● REQUIREMENT: Find every line in the entries below that contains the word "mobile", and copy each of those lines in full.
+---+
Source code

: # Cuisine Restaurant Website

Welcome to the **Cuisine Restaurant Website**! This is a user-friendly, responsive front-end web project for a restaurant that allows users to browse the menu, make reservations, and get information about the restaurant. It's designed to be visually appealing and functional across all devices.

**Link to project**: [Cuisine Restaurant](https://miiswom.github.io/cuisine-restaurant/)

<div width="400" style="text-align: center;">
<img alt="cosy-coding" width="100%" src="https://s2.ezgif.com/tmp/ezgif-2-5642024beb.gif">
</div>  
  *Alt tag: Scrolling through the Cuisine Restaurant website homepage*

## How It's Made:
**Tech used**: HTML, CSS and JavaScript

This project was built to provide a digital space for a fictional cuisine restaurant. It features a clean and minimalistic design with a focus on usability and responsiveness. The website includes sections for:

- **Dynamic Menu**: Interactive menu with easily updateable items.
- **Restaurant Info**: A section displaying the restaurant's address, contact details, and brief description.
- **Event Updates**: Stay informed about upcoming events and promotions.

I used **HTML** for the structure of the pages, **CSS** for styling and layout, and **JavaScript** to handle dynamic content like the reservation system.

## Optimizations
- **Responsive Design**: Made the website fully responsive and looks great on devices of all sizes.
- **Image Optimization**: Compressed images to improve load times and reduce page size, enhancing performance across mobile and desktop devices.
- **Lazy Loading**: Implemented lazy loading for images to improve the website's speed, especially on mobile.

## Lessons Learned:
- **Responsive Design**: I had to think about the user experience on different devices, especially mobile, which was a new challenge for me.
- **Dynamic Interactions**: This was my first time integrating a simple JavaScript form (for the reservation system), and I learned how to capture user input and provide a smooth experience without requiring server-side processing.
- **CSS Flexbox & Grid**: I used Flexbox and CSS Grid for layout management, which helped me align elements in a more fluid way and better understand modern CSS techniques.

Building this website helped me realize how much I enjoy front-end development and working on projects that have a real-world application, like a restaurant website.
+---+
● ANSWER SECTION:
- **Image Optimization**: Compressed images to improve load times and reduce page size, enhancing performance across mobile and desktop devices.
- **Lazy Loading**: Implemented lazy loading for images to improve the website's speed, especially on mobile.
- **Responsive Design**: I had to think about the user experience on different devices, especially mobile, which was a new challenge for me.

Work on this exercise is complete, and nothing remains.